◆ Extrait choisi ◆

Des “tremblements de glace” qui éclairent les mystères
Les microséismes, ou “tremblements de glace”, expliquent désormais la présence de nombreuses failles entre les cristaux de glace observées dans les carottes glaciaires extraites à de grandes profondeurs. Ces failles, résultant de mouvements tectoniques, étaient un mystère pour les scientifiques depuis des décennies. L’identification de ces “tremblements de glace” offre une clé majeure pour comprendre la déformation des courants glaciaires à petite échelle.
L’impact des éruptions volcaniques
Intriguant et inattendu, les chercheurs ont également découvert une couche de particules volcaniques située à 900 mètres sous la surface de la glace, qui a joué un rôle crucial en empêchant la propagation des microséismes à la surface. Ces particules proviennent d’une éruption massive du mont Mazama, aujourd’hui situé dans l’Oregon (États-Unis), il y a 7 700 ans. Cette relation jusque-là inconnue entre la dynamique des courants glaciaires et les éruptions volcaniques ouvre de nouvelles voies de recherche sur l’interaction entre la géologie et la glaciologie.

◆ Votre tâche ◆
Relevez tous les noms propres de lieux géographiques que cite l'extrait choisi.

◆ Données fournies ◆
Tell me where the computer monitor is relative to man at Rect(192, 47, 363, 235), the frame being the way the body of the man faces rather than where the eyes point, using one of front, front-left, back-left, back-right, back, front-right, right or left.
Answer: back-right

◆ Réponse ◆
mont Mazama, Oregon, États-Unis